→ **Data extract**:

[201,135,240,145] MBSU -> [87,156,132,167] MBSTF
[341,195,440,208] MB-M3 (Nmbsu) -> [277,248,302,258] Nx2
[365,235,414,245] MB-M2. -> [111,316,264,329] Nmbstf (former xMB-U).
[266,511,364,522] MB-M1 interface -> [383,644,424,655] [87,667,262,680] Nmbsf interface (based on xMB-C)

---

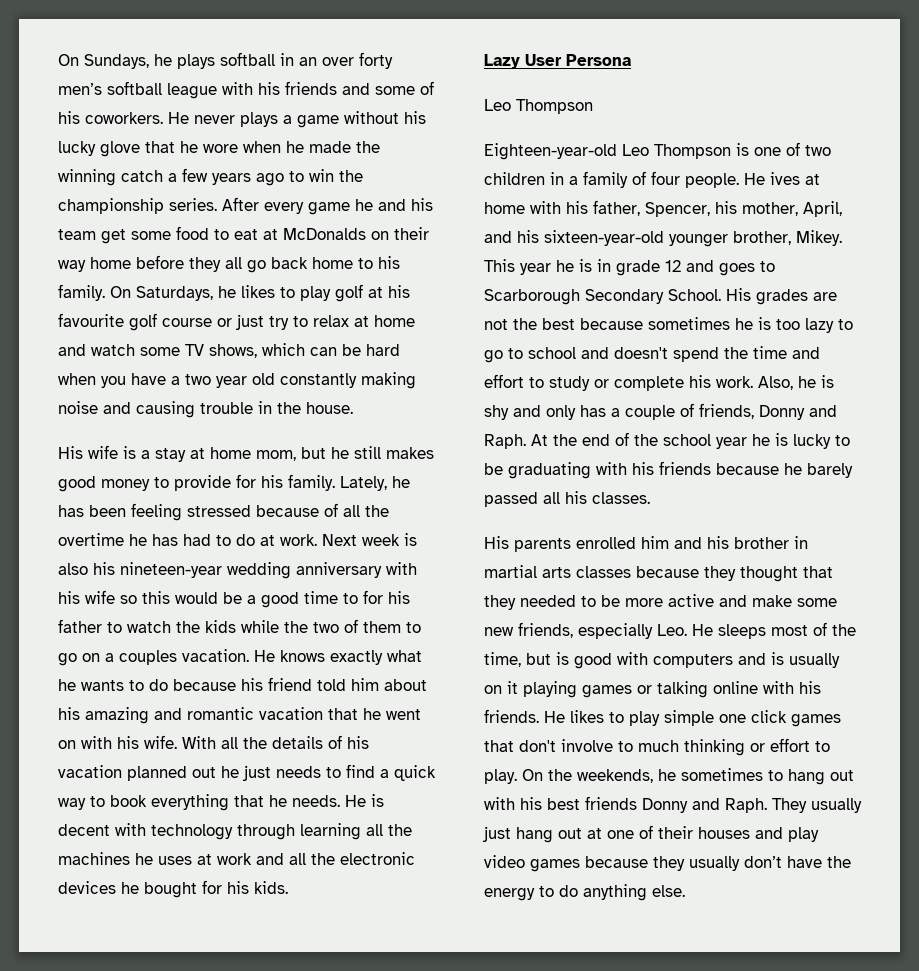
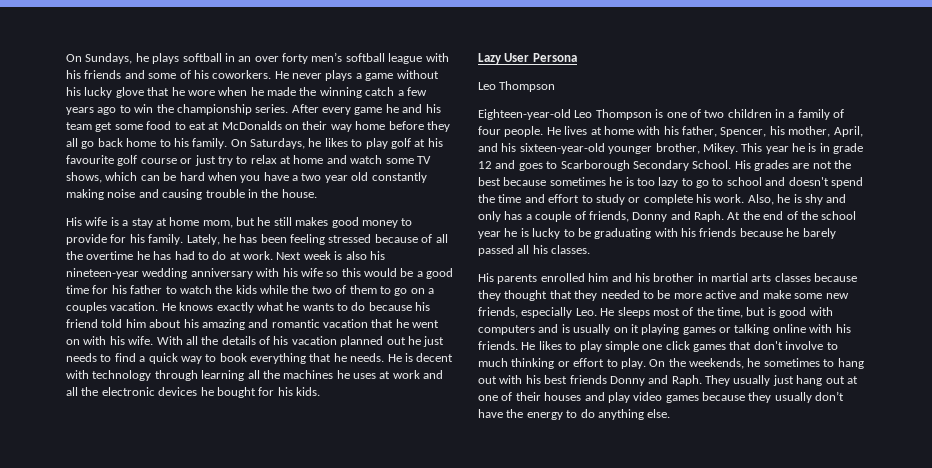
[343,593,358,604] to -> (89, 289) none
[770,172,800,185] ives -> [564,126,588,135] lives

→ **Written task**:
Beginning at the line above that contains "[341,195,440,208] MB-M3 (Nmbsu)", return each line exactly through the line that contains "[266,511,364,522] MB-M1 interface", and no others.

→ **Output for this exercise**:
[341,195,440,208] MB-M3 (Nmbsu) -> [277,248,302,258] Nx2
[365,235,414,245] MB-M2. -> [111,316,264,329] Nmbstf (former xMB-U).
[266,511,364,522] MB-M1 interface -> [383,644,424,655] [87,667,262,680] Nmbsf interface (based on xMB-C)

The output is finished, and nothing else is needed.